Advocating for inclusivity
During my semester abroad, I was still able to participate in activities and events alongside my peers, such as group field trips and cultural events (i.e., Flamenco and cooking classes), in addition to traveling by myself to several cities in Spain. It felt empowering and encouraging that I was able to participate in the same opportunities alongside my peers, as I did not have to feel any different or disconnected from the activities and experiences other students were engaging in. Although having a chronic condition presented its challenges at times, including random flare-ups, physical pain, and stress, I was still able to experience my program to its fullest degree, and accomplished everything I had sought out to do. Though my day-to-day struggle might have looked different than my peers’ on the program, I adapted to living in a foreign country with a chronic illness and I take pride that I was able to not let my condition hinder me from fully experiencing my study abroad semester. I’m proud that I was able to navigate the local public transportation system to get to my infusion appointments at the hospital, and even had to converse with the Spanish doctor and tell him about my medical history all in Spanish! These experiences taught me the valuable lesson of becoming an advocate for myself; my situation was difficult at times, but I learned to speak up and rely on myself to make sure that my health needs were being adequately understood and met.
Brie during one of her solo trips in Barcelona, Spain at Park Güel.

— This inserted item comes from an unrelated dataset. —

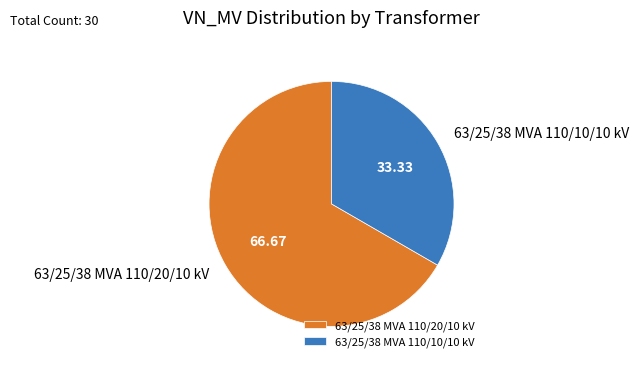

Which slice is the smallest?

63/25/38 MVA 110/10/10 kV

Studying abroad with a medical condition was not as ostracizing or alienating as I initially thought it would be, as I was greeted with an immense amount of support and guidance to help ensure I felt safe, comfortable, and accommodated during my program. I encourage any prospective study abroad student who may have a pre-existing medical condition to research what types of resources are available to you during your program abroad. Inter-cultural exchange programs are life-changing and character-building experiences that everyone deserves the right to encounter. It’s incredibly critical that all students have access to accommodations and support while abroad to best fit their medical needs, thus, making study abroad experiences equitable and accessible for all is of utmost importance. Whether that means having wheel-chair accessible housing and transportation available for students, hospitals and infusion centers students can easily access, private and convenient bathrooms available onsite, or simply kind and empathic student support staff who truly care about the well-being and health of their students, accessibility for students with disabilities can be seen in a multitude of ways. It’s truly imperative for international exchange programs to be inclusive and considerate to all types of students who wish to embark on study abroad experiences, as we all deserve the opportunity to be impacted by the world.